07 August 2018, The Tablet

Hidden Christians villages in Japan designated UNESCO site


The hidden Christian sites in the Nagasaki Region bear unique testimony to a distinctive religious tradition


Hidden Christians villages in Japan designated UNESCO site

A former 'Hidden Christian' family's relic - called "god in the closet" - in Ikitsui, Japan
Nicolas Datiche/AFLO/Press Association Images

A collection of remote villages where Japan’s ‘Hidden Christians’ once worshipped has been designated a UNESCO world cultural heritage site, the country’s National Tourism Organisation has announced.

The site is comprised of 10 villages in northwest Kyushu - Japan’s third-largest island - along with the ruins of Hara Castle, and St. Mary’s Cathedral of the Immaculate Conception in Nagasaki.

Christianity was banned in Japan until 1873 forcing Christians to worship in secret churches.
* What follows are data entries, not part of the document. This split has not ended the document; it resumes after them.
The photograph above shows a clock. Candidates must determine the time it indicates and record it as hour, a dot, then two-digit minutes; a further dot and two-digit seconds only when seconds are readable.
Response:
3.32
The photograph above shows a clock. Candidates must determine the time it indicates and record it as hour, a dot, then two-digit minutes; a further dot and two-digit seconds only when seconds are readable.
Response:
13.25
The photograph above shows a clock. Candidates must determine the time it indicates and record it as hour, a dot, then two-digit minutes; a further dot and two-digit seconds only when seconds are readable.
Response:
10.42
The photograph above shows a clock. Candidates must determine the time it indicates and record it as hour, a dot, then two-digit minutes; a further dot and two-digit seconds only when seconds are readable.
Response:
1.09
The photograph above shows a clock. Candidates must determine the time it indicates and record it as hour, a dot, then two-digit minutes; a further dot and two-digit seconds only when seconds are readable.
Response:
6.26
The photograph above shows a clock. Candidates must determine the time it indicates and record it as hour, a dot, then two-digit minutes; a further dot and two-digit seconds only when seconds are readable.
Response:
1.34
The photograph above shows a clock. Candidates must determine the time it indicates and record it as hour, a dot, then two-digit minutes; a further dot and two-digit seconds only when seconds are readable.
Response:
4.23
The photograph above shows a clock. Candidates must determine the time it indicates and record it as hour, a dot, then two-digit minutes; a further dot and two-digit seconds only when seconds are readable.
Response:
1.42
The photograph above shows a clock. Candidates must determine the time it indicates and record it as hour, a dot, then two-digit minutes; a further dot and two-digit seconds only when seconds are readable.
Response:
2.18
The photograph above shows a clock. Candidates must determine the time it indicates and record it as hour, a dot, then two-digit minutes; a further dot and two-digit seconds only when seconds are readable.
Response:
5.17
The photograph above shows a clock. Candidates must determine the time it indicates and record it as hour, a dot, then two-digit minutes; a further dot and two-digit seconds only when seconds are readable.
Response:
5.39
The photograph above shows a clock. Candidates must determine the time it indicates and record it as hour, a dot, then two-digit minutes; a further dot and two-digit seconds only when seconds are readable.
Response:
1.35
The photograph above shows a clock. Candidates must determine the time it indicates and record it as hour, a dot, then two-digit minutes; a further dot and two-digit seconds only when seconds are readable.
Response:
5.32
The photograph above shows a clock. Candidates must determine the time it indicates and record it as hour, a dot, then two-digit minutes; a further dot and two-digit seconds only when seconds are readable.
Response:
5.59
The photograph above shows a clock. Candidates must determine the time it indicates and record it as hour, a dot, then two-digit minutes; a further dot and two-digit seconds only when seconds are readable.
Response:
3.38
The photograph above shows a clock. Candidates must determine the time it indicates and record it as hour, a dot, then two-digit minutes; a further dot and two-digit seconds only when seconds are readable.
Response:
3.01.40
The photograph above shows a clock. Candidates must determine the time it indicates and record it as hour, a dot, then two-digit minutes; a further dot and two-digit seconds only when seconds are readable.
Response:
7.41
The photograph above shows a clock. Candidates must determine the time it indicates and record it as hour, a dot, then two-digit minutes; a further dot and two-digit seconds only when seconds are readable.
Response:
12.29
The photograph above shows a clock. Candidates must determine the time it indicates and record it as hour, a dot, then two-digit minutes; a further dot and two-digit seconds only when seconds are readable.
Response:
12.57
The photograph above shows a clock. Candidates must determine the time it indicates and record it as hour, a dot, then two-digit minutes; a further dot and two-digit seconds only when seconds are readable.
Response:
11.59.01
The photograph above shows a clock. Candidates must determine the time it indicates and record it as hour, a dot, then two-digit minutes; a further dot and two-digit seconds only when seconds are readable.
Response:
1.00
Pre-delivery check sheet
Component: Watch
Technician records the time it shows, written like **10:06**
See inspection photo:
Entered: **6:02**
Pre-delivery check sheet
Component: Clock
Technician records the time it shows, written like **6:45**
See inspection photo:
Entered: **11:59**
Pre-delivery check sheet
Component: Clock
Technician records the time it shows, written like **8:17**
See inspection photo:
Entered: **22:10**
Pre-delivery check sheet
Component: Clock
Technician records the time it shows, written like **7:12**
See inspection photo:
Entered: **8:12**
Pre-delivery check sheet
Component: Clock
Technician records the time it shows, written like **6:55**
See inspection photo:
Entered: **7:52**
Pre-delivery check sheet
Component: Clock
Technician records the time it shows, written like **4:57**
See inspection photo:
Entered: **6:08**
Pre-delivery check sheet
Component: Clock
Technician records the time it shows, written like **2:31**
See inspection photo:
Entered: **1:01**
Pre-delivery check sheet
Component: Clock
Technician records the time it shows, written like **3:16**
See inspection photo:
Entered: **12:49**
“The hidden Christian sites in the Nagasaki Region bear unique testimony to a distinctive religious tradition nurtured by Hidden Christians who secretly transmitted their faith in Christianity during the times of prohibition spanning more than two centuries in Japan, from the 17th to the 19th century,” UNESCO said on its website.

Also included in the site is the Catholic St. Mary’s Cathedral, also known as the Cathedral of the Immaculate Conception, in Nagasaki. It was built in 1914 after the ban on Christianity was lifted and later destroyed by the atomic bomb in August 1945. A replica of the original church was consecrated in 1959.